Wednesday, December 03, 2008
Radford council prepares for further budget cuts
State aid to localities is expected to continue shrinking during the 2009-10 budget cycle.
RADFORD -- City council got its first look at what next year's budget might look like in a Monday evening meeting -- and it doesn't look pretty at all.
Nothing was settled during the meeting, but lots of things were discussed: raising taxes, cutting services, raising electricity rates, cutting overtime, raising user fees, cutting jobs. There was even talk about talking about what it would mean if Radford stopped being a city.
"We, as a community, need to have that conversation," Councilman Bob Nicholson said.
But most of the conversation was about cuts and increases, just as City Manager Tony Cox recommended.
"If I were you," Cox told council, "I would be looking seriously at where can we increase revenue, where can we reduce spending in the coming year."
With the economy officially in recession and the expectation that state aid to localities will shrink, Radford is about to begin paying off the debt that is building a new elementary school. Council is also considering millions of dollars in capital projects: improvements on Second Avenue that have been talked about since 1969; replacing a 118-year-old police station that was decapitated by a fire more than half a century ago; building a new water tower.
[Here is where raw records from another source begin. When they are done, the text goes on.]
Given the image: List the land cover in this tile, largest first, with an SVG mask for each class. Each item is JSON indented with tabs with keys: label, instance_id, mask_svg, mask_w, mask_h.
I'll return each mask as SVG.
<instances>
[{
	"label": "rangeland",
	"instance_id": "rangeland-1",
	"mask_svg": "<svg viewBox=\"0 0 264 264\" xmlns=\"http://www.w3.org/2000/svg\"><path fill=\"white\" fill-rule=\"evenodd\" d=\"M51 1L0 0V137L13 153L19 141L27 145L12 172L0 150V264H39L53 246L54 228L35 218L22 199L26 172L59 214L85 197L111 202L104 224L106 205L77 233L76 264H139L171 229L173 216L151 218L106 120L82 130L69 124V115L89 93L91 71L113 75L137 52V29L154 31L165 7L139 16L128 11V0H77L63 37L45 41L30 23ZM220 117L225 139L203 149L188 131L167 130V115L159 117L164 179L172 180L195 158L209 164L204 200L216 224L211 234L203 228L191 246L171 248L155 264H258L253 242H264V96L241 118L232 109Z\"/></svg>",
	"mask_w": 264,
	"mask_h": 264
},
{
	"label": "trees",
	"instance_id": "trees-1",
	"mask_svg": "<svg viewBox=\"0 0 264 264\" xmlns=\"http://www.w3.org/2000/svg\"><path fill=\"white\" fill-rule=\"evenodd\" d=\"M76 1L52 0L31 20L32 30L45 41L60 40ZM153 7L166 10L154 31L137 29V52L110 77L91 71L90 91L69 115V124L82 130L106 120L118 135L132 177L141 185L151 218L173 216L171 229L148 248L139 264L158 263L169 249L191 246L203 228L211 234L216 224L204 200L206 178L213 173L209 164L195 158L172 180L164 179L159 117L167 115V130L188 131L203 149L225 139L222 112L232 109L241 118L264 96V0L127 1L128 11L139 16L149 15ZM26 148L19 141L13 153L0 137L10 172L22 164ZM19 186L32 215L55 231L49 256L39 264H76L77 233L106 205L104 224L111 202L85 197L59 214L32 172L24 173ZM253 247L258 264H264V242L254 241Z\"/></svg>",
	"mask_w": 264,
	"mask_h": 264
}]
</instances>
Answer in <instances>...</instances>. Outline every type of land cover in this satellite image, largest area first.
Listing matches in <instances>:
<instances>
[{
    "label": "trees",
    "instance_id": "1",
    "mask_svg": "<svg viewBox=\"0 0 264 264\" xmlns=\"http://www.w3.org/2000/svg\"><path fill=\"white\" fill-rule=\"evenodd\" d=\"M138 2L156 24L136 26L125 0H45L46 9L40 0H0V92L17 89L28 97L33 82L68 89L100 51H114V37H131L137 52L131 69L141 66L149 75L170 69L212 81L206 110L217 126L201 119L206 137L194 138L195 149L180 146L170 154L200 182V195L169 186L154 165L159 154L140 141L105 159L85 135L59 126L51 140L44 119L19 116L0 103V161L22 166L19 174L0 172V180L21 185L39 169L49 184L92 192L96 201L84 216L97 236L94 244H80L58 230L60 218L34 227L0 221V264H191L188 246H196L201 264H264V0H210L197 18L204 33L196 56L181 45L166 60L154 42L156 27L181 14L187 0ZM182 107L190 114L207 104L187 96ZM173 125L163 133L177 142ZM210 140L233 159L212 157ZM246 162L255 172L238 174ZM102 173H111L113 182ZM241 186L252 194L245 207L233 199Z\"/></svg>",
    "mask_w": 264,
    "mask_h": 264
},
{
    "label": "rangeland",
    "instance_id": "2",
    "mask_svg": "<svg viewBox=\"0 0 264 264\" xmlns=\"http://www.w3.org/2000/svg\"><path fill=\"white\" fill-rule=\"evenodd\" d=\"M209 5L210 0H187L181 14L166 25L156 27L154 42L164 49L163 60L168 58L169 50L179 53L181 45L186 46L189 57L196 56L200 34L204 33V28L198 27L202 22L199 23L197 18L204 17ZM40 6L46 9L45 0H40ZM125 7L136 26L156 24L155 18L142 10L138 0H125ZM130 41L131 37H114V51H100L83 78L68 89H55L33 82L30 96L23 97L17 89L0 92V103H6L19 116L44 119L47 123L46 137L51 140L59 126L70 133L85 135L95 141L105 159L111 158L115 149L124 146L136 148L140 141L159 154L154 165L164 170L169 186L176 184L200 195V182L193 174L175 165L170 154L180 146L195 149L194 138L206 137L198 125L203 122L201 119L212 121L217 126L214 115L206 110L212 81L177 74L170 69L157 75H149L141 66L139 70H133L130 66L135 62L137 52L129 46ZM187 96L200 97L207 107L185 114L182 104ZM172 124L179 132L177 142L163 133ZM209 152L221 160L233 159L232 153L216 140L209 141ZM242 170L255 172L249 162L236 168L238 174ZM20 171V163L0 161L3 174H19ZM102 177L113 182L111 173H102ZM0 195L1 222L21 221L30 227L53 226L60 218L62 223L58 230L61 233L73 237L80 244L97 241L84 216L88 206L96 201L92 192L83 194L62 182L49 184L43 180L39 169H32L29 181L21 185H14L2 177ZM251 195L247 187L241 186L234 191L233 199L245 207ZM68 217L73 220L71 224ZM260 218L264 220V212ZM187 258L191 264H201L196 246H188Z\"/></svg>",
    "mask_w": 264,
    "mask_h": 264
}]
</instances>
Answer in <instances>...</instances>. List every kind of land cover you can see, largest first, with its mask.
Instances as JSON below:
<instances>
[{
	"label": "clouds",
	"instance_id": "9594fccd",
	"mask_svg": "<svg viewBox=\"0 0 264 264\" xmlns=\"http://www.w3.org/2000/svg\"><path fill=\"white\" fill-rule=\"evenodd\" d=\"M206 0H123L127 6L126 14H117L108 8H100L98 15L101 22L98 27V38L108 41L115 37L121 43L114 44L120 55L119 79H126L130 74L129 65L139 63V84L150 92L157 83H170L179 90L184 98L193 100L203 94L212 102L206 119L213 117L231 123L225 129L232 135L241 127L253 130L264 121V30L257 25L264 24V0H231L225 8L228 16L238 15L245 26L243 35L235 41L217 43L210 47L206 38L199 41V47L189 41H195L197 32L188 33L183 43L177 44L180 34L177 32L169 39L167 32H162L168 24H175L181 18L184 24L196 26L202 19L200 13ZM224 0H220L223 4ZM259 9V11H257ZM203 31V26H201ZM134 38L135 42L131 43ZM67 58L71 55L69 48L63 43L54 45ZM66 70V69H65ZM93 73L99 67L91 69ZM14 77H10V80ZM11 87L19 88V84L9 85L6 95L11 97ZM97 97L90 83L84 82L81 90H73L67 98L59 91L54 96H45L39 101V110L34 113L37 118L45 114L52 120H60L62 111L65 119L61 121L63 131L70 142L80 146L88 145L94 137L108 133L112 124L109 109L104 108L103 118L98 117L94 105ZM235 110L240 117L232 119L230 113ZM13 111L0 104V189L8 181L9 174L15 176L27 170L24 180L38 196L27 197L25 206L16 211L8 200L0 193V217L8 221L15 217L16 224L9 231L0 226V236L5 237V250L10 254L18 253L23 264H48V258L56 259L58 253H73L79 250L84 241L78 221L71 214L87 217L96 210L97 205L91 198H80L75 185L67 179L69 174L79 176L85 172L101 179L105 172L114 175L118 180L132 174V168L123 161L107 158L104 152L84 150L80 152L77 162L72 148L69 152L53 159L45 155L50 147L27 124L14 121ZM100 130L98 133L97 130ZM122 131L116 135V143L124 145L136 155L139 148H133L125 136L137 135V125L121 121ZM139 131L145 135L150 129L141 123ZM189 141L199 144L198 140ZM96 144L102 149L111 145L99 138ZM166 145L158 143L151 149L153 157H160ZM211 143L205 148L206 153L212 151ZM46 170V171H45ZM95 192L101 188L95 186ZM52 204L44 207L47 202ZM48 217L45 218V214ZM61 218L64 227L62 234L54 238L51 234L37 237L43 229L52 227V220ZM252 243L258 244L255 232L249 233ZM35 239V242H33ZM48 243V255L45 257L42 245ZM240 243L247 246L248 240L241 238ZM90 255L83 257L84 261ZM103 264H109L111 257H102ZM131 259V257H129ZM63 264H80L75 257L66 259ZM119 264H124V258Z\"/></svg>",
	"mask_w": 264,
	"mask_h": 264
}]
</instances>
Councilman Bruce Brown, a dean at Wytheville Community College, said the exercise state agencies went through in the last round of cuts -- working out budgets to accommodate cuts of 5 percent, 10 percent and 15 percent -- might be good for the city.
"As painful as it was," Brown said, "it turned up some things we wouldn't do otherwise. ... There might be an opportunity to reinvent what we do."
Most comments weren't that hopeful.
While Cox and Nicholson reminded council that the social service agencies the people turn to in hard times will be turning to council for help, Mayor Tom Starnes said the city won't have much help to give.
"I think the word needs to go out," Starnes said. "Don't come to the local government to make up the difference."
Council may make a difference in how city employees get paid overtime. Now, if employees work more than 40 hours in a week -- even if some of those hours are vacation time or sick leave -- those people get overtime pay for everything more than 40 hours. That may stop change with the coming budget so that only hours worked will count toward overtime.
"It's a morale buster is what it is," Nicholson said.
The people who get the most overtime are the people who deal with emergencies, he said. And it's the promise of time-and-a-half pay that brings them out when they're on vacation.
Council talked about requiring employees to pay more of the cost of their insurance and of cutting back on programs ranging from tourism to the city's public information officer. Tuition assistance and a new program that covers the cost of some mental health counseling might dropped. Resource officers in schools my be cut. Council talked about cutting back on snow removal and leaf collection.
Most of what they talked about, Cox told council, could save tens of thousands of dollars, when they need to cut hundreds of thousands.
"I think almost anything we do significantly changing the budget will involve people," he said.
Starnes agreed.
"I think ultimately you've got to get into personnel," he said.
Council began the night saying they hoped to give employees a 2 percent raise. Before they went home, council members we hoping they wouldn't have to lay employees off.
Cox didn't offer comforting words about the budget process that began with Monday's meeting.
"It's going to be painful," he said. "And I think on of the things I want you to take away from this table is that the work is going to get harder from here."